MATERIAL PROVIDED:
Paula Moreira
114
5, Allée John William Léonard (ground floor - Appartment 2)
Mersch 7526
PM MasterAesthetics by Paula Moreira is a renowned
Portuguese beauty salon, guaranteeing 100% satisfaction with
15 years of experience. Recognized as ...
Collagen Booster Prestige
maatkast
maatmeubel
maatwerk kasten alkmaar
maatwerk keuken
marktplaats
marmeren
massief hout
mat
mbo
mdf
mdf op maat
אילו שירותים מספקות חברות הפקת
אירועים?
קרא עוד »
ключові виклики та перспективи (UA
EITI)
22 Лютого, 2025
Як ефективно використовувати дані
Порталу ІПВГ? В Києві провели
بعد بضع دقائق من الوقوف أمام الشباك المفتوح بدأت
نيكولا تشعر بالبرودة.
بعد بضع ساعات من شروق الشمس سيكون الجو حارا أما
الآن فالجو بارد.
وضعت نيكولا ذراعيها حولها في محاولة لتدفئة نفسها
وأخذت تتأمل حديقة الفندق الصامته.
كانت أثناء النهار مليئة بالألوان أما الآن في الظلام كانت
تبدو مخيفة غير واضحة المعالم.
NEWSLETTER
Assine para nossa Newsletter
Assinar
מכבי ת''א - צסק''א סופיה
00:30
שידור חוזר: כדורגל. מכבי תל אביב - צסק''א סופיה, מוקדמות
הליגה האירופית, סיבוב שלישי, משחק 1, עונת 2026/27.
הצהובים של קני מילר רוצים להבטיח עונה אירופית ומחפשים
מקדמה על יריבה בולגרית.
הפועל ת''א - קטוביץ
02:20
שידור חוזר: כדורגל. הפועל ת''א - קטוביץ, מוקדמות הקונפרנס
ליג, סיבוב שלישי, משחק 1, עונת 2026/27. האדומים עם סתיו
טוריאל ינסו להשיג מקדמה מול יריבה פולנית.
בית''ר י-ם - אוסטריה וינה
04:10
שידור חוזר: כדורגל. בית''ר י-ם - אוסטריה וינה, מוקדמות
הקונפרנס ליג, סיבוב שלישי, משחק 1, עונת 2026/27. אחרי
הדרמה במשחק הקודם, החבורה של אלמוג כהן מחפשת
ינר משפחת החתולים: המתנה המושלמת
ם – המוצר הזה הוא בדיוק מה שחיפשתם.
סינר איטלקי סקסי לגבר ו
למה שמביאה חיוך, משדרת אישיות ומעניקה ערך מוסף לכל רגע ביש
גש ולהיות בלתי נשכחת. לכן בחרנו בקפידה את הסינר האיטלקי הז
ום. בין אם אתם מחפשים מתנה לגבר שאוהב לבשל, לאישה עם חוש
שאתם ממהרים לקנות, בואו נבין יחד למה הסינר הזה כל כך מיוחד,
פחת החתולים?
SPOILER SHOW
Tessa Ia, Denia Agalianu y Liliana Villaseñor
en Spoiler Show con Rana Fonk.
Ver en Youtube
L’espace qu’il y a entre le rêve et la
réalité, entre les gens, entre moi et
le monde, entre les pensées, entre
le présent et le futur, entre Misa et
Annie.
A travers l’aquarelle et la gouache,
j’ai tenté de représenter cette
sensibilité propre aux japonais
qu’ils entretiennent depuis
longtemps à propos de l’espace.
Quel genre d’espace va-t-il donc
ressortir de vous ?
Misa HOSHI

WHAT TO DO:
All records shown above must be set down again verbatim.

RESULT OF THIS EXERCISE:
Paula Moreira
114
5, Allée John William Léonard (ground floor - Appartment 2)
Mersch 7526
PM MasterAesthetics by Paula Moreira is a renowned
Portuguese beauty salon, guaranteeing 100% satisfaction with
15 years of experience. Recognized as ...
Collagen Booster Prestige
maatkast
maatmeubel
maatwerk kasten alkmaar
maatwerk keuken
marktplaats
marmeren
massief hout
mat
mbo
mdf
mdf op maat
אילו שירותים מספקות חברות הפקת
אירועים?
קרא עוד »
ключові виклики та перспективи (UA
EITI)
22 Лютого, 2025
Як ефективно використовувати дані
Порталу ІПВГ? В Києві провели
بعد بضع دقائق من الوقوف أمام الشباك المفتوح بدأت
نيكولا تشعر بالبرودة.
بعد بضع ساعات من شروق الشمس سيكون الجو حارا أما
الآن فالجو بارد.
وضعت نيكولا ذراعيها حولها في محاولة لتدفئة نفسها
وأخذت تتأمل حديقة الفندق الصامته.
كانت أثناء النهار مليئة بالألوان أما الآن في الظلام كانت
تبدو مخيفة غير واضحة المعالم.
NEWSLETTER
Assine para nossa Newsletter
Assinar
מכבי ת''א - צסק''א סופיה
00:30
שידור חוזר: כדורגל. מכבי תל אביב - צסק''א סופיה, מוקדמות
הליגה האירופית, סיבוב שלישי, משחק 1, עונת 2026/27.
הצהובים של קני מילר רוצים להבטיח עונה אירופית ומחפשים
מקדמה על יריבה בולגרית.
הפועל ת''א - קטוביץ
02:20
שידור חוזר: כדורגל. הפועל ת''א - קטוביץ, מוקדמות הקונפרנס
ליג, סיבוב שלישי, משחק 1, עונת 2026/27. האדומים עם סתיו
טוריאל ינסו להשיג מקדמה מול יריבה פולנית.
בית''ר י-ם - אוסטריה וינה
04:10
שידור חוזר: כדורגל. בית''ר י-ם - אוסטריה וינה, מוקדמות
הקונפרנס ליג, סיבוב שלישי, משחק 1, עונת 2026/27. אחרי
הדרמה במשחק הקודם, החבורה של אלמוג כהן מחפשת
ינר משפחת החתולים: המתנה המושלמת
ם – המוצר הזה הוא בדיוק מה שחיפשתם.
סינר איטלקי סקסי לגבר ו
למה שמביאה חיוך, משדרת אישיות ומעניקה ערך מוסף לכל רגע ביש
גש ולהיות בלתי נשכחת. לכן בחרנו בקפידה את הסינר האיטלקי הז
ום. בין אם אתם מחפשים מתנה לגבר שאוהב לבשל, לאישה עם חוש
שאתם ממהרים לקנות, בואו נבין יחד למה הסינר הזה כל כך מיוחד,
פחת החתולים?
SPOILER SHOW
Tessa Ia, Denia Agalianu y Liliana Villaseñor
en Spoiler Show con Rana Fonk.
Ver en Youtube
L’espace qu’il y a entre le rêve et la
réalité, entre les gens, entre moi et
le monde, entre les pensées, entre
le présent et le futur, entre Misa et
Annie.
A travers l’aquarelle et la gouache,
j’ai tenté de représenter cette
sensibilité propre aux japonais
qu’ils entretiennent depuis
longtemps à propos de l’espace.
Quel genre d’espace va-t-il donc
ressortir de vous ?
Misa HOSHI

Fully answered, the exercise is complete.